Work to do: Please render every line of the entries below as one numbered list, skipping any blank lines.

Source records:
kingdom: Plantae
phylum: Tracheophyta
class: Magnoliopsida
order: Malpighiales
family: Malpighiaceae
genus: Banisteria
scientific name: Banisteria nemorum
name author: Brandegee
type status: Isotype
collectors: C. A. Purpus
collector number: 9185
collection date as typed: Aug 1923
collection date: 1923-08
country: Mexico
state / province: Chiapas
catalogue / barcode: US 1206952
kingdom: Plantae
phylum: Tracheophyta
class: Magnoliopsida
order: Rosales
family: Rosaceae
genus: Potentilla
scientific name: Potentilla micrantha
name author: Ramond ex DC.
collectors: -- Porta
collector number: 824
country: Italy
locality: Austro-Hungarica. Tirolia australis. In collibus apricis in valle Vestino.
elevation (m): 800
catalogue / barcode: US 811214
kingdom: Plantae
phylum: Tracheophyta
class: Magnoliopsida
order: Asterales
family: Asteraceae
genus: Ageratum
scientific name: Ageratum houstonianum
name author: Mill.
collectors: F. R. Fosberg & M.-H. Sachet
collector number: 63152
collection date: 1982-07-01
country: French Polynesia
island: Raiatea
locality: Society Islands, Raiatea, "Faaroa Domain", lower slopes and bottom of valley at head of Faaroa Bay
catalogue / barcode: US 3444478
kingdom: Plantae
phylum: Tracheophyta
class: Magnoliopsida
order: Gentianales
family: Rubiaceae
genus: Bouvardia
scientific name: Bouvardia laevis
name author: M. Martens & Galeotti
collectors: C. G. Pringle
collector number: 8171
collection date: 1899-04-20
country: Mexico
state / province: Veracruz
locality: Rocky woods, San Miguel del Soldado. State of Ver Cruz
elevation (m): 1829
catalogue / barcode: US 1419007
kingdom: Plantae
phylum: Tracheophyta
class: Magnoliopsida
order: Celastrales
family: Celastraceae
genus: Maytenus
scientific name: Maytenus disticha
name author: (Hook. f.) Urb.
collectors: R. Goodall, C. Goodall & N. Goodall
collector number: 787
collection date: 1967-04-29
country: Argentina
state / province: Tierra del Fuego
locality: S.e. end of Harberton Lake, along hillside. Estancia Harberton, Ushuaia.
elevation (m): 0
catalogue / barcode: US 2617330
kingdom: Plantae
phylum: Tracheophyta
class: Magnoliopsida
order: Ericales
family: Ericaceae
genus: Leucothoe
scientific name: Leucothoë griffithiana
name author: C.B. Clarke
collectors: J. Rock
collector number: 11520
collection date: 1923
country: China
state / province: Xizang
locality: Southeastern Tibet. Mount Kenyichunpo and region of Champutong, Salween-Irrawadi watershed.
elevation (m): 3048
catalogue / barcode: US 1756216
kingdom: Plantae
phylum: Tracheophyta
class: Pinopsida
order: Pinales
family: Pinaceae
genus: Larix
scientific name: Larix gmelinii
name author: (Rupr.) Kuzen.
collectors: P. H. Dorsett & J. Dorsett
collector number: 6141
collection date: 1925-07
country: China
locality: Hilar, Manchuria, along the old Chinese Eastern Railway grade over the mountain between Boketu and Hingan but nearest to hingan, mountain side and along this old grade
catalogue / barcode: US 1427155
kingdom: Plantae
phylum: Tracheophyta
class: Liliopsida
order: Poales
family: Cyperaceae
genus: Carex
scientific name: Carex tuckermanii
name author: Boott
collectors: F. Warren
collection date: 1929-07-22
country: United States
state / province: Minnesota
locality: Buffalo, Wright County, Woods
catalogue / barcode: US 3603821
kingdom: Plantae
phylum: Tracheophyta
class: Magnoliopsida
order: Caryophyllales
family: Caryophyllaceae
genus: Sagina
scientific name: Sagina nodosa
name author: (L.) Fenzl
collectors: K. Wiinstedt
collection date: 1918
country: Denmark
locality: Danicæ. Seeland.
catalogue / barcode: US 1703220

Solution to the exercise:
1. kingdom: Plantae
2. phylum: Tracheophyta
3. class: Magnoliopsida
4. order: Malpighiales
5. family: Malpighiaceae
6. genus: Banisteria
7. scientific name: Banisteria nemorum
8. name author: Brandegee
9. type status: Isotype
10. collectors: C. A. Purpus
11. collector number: 9185
12. collection date as typed: Aug 1923
13. collection date: 1923-08
14. country: Mexico
15. state / province: Chiapas
16. catalogue / barcode: US 1206952
17. kingdom: Plantae
18. phylum: Tracheophyta
19. class: Magnoliopsida
20. order: Rosales
21. family: Rosaceae
22. genus: Potentilla
23. scientific name: Potentilla micrantha
24. name author: Ramond ex DC.
25. collectors: -- Porta
26. collector number: 824
27. country: Italy
28. locality: Austro-Hungarica. Tirolia australis. In collibus apricis in valle Vestino.
29. elevation (m): 800
30. catalogue / barcode: US 811214
31. kingdom: Plantae
32. phylum: Tracheophyta
33. class: Magnoliopsida
34. order: Asterales
35. family: Asteraceae
36. genus: Ageratum
37. scientific name: Ageratum houstonianum
38. name author: Mill.
39. collectors: F. R. Fosberg & M.-H. Sachet
40. collector number: 63152
41. collection date: 1982-07-01
42. country: French Polynesia
43. island: Raiatea
44. locality: Society Islands, Raiatea, "Faaroa Domain", lower slopes and bottom of valley at head of Faaroa Bay
45. catalogue / barcode: US 3444478
46. kingdom: Plantae
47. phylum: Tracheophyta
48. class: Magnoliopsida
49. order: Gentianales
50. family: Rubiaceae
51. genus: Bouvardia
52. scientific name: Bouvardia laevis
53. name author: M. Martens & Galeotti
54. collectors: C. G. Pringle
55. collector number: 8171
56. collection date: 1899-04-20
57. country: Mexico
58. state / province: Veracruz
59. locality: Rocky woods, San Miguel del Soldado. State of Ver Cruz
60. elevation (m): 1829
61. catalogue / barcode: US 1419007
62. kingdom: Plantae
63. phylum: Tracheophyta
64. class: Magnoliopsida
65. order: Celastrales
66. family: Celastraceae
67. genus: Maytenus
68. scientific name: Maytenus disticha
69. name author: (Hook. f.) Urb.
70. collectors: R. Goodall, C. Goodall & N. Goodall
71. collector number: 787
72. collection date: 1967-04-29
73. country: Argentina
74. state / province: Tierra del Fuego
75. locality: S.e. end of Harberton Lake, along hillside. Estancia Harberton, Ushuaia.
76. elevation (m): 0
77. catalogue / barcode: US 2617330
78. kingdom: Plantae
79. phylum: Tracheophyta
80. class: Magnoliopsida
81. order: Ericales
82. family: Ericaceae
83. genus: Leucothoe
84. scientific name: Leucothoë griffithiana
85. name author: C.B. Clarke
86. collectors: J. Rock
87. collector number: 11520
88. collection date: 1923
89. country: China
90. state / province: Xizang
91. locality: Southeastern Tibet. Mount Kenyichunpo and region of Champutong, Salween-Irrawadi watershed.
92. elevation (m): 3048
93. catalogue / barcode: US 1756216
94. kingdom: Plantae
95. phylum: Tracheophyta
96. class: Pinopsida
97. order: Pinales
98. family: Pinaceae
99. genus: Larix
100. scientific name: Larix gmelinii
101. name author: (Rupr.) Kuzen.
102. collectors: P. H. Dorsett & J. Dorsett
103. collector number: 6141
104. collection date: 1925-07
105. country: China
106. locality: Hilar, Manchuria, along the old Chinese Eastern Railway grade over the mountain between Boketu and Hingan but nearest to hingan, mountain side and along this old grade
107. catalogue / barcode: US 1427155
108. kingdom: Plantae
109. phylum: Tracheophyta
110. class: Liliopsida
111. order: Poales
112. family: Cyperaceae
113. genus: Carex
114. scientific name: Carex tuckermanii
115. name author: Boott
116. collectors: F. Warren
117. collection date: 1929-07-22
118. country: United States
119. state / province: Minnesota
120. locality: Buffalo, Wright County, Woods
121. catalogue / barcode: US 3603821
122. kingdom: Plantae
123. phylum: Tracheophyta
124. class: Magnoliopsida
125. order: Caryophyllales
126. family: Caryophyllaceae
127. genus: Sagina
128. scientific name: Sagina nodosa
129. name author: (L.) Fenzl
130. collectors: K. Wiinstedt
131. collection date: 1918
132. country: Denmark
133. locality: Danicæ. Seeland.
134. catalogue / barcode: US 1703220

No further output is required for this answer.